-------- GIVEN INFORMATION
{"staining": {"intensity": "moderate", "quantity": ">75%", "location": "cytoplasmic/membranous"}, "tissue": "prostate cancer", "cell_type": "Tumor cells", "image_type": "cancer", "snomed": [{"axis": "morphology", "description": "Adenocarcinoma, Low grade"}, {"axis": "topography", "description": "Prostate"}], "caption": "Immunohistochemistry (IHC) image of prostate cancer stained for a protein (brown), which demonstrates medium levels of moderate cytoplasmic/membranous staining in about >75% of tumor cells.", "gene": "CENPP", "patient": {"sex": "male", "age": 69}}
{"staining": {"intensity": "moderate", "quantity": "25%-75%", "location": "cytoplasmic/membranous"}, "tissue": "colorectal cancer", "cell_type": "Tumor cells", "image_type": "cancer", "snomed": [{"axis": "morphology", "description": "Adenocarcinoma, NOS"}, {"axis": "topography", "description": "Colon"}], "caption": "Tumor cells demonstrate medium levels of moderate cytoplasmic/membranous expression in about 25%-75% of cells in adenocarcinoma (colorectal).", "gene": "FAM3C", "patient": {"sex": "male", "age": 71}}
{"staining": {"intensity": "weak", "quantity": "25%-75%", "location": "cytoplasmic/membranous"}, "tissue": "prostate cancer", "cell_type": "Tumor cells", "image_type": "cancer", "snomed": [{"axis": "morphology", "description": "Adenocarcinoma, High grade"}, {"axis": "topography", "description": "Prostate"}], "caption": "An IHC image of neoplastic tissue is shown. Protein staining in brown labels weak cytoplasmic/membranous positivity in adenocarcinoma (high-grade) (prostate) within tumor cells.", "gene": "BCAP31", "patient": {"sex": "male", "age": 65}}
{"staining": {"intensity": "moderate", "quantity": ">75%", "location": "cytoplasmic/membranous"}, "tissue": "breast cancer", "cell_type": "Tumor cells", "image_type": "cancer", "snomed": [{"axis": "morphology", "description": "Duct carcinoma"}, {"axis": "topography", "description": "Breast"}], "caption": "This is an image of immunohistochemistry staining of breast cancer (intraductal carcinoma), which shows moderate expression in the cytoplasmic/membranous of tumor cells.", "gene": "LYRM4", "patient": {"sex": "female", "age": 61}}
----------------
Count up the lines of the listing where "which" occurs, and answer with that number only.

2